[Start of section]

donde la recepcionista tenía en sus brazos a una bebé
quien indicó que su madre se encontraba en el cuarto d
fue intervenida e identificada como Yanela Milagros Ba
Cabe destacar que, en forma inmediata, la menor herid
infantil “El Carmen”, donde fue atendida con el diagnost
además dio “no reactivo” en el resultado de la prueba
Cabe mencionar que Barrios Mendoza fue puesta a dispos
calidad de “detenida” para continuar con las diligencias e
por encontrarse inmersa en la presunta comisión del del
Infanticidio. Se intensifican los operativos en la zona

[End of section]
[Start of section]

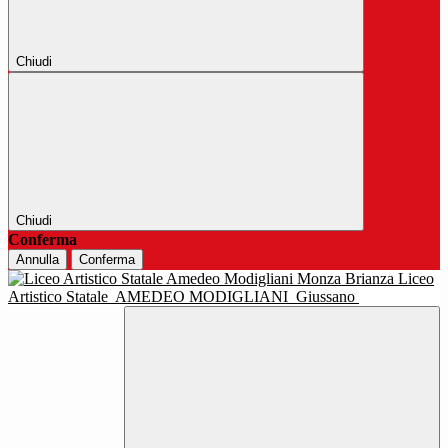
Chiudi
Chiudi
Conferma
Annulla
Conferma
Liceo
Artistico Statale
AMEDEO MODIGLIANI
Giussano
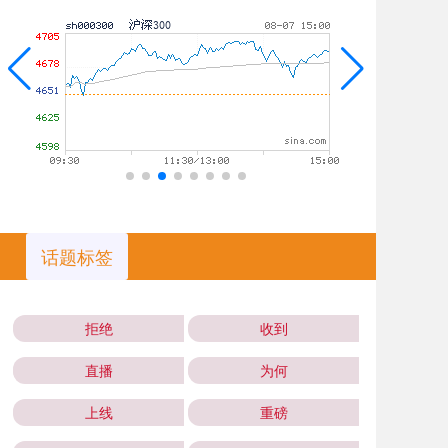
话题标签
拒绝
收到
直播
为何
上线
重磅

[End of section]
[Start of section]

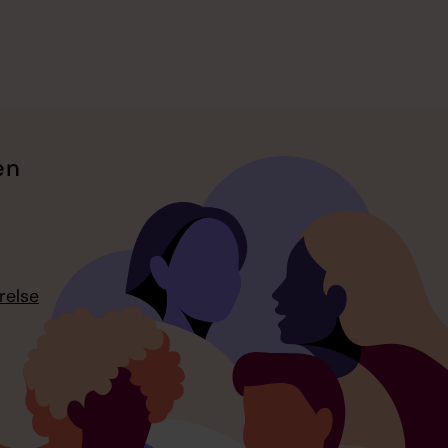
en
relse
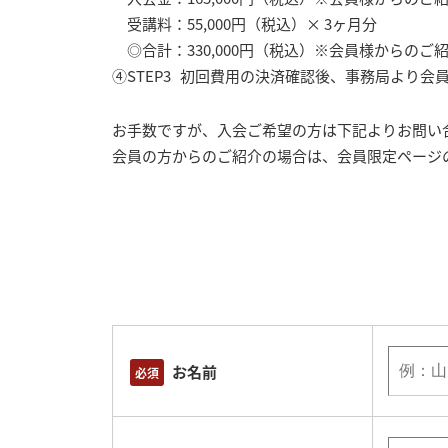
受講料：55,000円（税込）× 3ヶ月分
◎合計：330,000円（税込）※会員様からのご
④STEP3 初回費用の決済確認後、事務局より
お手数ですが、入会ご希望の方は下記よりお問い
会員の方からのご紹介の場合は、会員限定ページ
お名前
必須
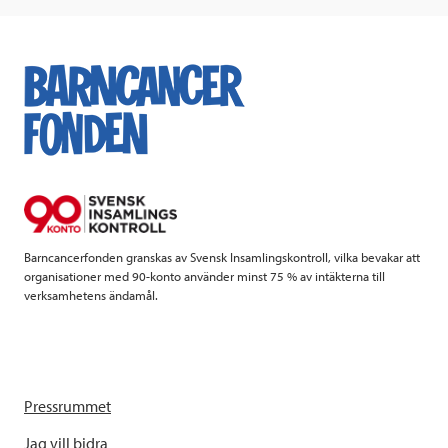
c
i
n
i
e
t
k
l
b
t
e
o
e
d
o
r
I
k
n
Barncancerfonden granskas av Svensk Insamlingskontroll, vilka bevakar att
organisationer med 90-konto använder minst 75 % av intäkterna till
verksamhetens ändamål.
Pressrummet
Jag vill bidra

[End of section]

Copy the entries from the line with "受講料：55,000円（税込）× 3ヶ月分" to the line with "Jag vill bidra", switching "Pressrummet" to "Nyhetsrummet" and keeping everything else as it is. Leave the pictures out of your answer.

● **Response to the task**
受講料：55,000円（税込）× 3ヶ月分
◎合計：330,000円（税込）※会員様からのご
④STEP3 初回費用の決済確認後、事務局より
お手数ですが、入会ご希望の方は下記よりお問い
会員の方からのご紹介の場合は、会員限定ページ
お名前
必須
c
i
n
i
e
t
k
l
b
t
e
o
e
d
o
r
I
k
n
Barncancerfonden granskas av Svensk Insamlingskontroll, vilka bevakar att
organisationer med 90-konto använder minst 75 % av intäkterna till
verksamhetens ändamål.
Nyhetsrummet
Jag vill bidra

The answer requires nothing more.